▸ **Work order**: Take the listing below and output it again exactly.

★ ★ ★

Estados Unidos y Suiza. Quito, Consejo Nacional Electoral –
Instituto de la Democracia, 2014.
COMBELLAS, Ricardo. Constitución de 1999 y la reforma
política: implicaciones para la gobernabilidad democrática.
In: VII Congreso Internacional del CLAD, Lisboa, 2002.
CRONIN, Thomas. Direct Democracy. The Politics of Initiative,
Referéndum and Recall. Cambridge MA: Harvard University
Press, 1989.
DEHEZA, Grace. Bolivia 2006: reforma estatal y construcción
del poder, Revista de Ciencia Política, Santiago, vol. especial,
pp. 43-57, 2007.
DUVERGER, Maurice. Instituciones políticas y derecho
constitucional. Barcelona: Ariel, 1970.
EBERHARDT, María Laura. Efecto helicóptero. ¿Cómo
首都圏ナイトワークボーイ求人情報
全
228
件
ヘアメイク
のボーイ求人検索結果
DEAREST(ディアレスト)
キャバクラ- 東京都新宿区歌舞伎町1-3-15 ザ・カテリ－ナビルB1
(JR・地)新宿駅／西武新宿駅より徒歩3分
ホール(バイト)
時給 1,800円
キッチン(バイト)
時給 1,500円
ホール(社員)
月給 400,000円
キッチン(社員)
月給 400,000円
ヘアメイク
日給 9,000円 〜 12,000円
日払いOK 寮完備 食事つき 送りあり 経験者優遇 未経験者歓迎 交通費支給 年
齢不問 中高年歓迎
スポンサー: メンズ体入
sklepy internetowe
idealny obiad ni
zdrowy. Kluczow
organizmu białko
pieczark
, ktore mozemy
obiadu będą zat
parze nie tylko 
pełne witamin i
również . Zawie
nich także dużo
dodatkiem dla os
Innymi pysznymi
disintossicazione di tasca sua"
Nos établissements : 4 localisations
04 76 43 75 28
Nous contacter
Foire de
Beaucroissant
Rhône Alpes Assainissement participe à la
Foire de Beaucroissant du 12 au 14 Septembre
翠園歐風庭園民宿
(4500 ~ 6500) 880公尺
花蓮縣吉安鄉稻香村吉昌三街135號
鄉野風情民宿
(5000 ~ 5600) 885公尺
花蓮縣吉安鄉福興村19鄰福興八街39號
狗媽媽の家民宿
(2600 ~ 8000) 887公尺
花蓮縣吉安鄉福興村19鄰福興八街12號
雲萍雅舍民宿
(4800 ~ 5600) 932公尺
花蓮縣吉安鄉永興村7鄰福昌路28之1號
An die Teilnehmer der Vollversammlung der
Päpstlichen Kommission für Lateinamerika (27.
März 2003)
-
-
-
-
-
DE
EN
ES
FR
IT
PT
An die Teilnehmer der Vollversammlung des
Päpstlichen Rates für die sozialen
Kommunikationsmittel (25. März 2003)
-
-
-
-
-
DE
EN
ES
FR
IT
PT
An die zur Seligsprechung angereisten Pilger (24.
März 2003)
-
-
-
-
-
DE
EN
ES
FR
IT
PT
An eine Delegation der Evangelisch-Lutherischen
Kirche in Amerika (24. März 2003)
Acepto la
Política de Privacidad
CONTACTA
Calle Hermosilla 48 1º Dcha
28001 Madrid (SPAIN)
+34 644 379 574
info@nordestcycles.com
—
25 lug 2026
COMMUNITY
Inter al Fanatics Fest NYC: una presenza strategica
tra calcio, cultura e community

★ ★ ★

▸ **Exercise result**:
Estados Unidos y Suiza. Quito, Consejo Nacional Electoral –
Instituto de la Democracia, 2014.
COMBELLAS, Ricardo. Constitución de 1999 y la reforma
política: implicaciones para la gobernabilidad democrática.
In: VII Congreso Internacional del CLAD, Lisboa, 2002.
CRONIN, Thomas. Direct Democracy. The Politics of Initiative,
Referéndum and Recall. Cambridge MA: Harvard University
Press, 1989.
DEHEZA, Grace. Bolivia 2006: reforma estatal y construcción
del poder, Revista de Ciencia Política, Santiago, vol. especial,
pp. 43-57, 2007.
DUVERGER, Maurice. Instituciones políticas y derecho
constitucional. Barcelona: Ariel, 1970.
EBERHARDT, María Laura. Efecto helicóptero. ¿Cómo
首都圏ナイトワークボーイ求人情報
全
228
件
ヘアメイク
のボーイ求人検索結果
DEAREST(ディアレスト)
キャバクラ- 東京都新宿区歌舞伎町1-3-15 ザ・カテリ－ナビルB1
(JR・地)新宿駅／西武新宿駅より徒歩3分
ホール(バイト)
時給 1,800円
キッチン(バイト)
時給 1,500円
ホール(社員)
月給 400,000円
キッチン(社員)
月給 400,000円
ヘアメイク
日給 9,000円 〜 12,000円
日払いOK 寮完備 食事つき 送りあり 経験者優遇 未経験者歓迎 交通費支給 年
齢不問 中高年歓迎
スポンサー: メンズ体入
sklepy internetowe
idealny obiad ni
zdrowy. Kluczow
organizmu białko
pieczark
, ktore mozemy
obiadu będą zat
parze nie tylko 
pełne witamin i
również . Zawie
nich także dużo
dodatkiem dla os
Innymi pysznymi
disintossicazione di tasca sua"
Nos établissements : 4 localisations
04 76 43 75 28
Nous contacter
Foire de
Beaucroissant
Rhône Alpes Assainissement participe à la
Foire de Beaucroissant du 12 au 14 Septembre
翠園歐風庭園民宿
(4500 ~ 6500) 880公尺
花蓮縣吉安鄉稻香村吉昌三街135號
鄉野風情民宿
(5000 ~ 5600) 885公尺
花蓮縣吉安鄉福興村19鄰福興八街39號
狗媽媽の家民宿
(2600 ~ 8000) 887公尺
花蓮縣吉安鄉福興村19鄰福興八街12號
雲萍雅舍民宿
(4800 ~ 5600) 932公尺
花蓮縣吉安鄉永興村7鄰福昌路28之1號
An die Teilnehmer der Vollversammlung der
Päpstlichen Kommission für Lateinamerika (27.
März 2003)
-
-
-
-
-
DE
EN
ES
FR
IT
PT
An die Teilnehmer der Vollversammlung des
Päpstlichen Rates für die sozialen
Kommunikationsmittel (25. März 2003)
-
-
-
-
-
DE
EN
ES
FR
IT
PT
An die zur Seligsprechung angereisten Pilger (24.
März 2003)
-
-
-
-
-
DE
EN
ES
FR
IT
PT
An eine Delegation der Evangelisch-Lutherischen
Kirche in Amerika (24. März 2003)
Acepto la
Política de Privacidad
CONTACTA
Calle Hermosilla 48 1º Dcha
28001 Madrid (SPAIN)
+34 644 379 574
info@nordestcycles.com
—
25 lug 2026
COMMUNITY
Inter al Fanatics Fest NYC: una presenza strategica
tra calcio, cultura e community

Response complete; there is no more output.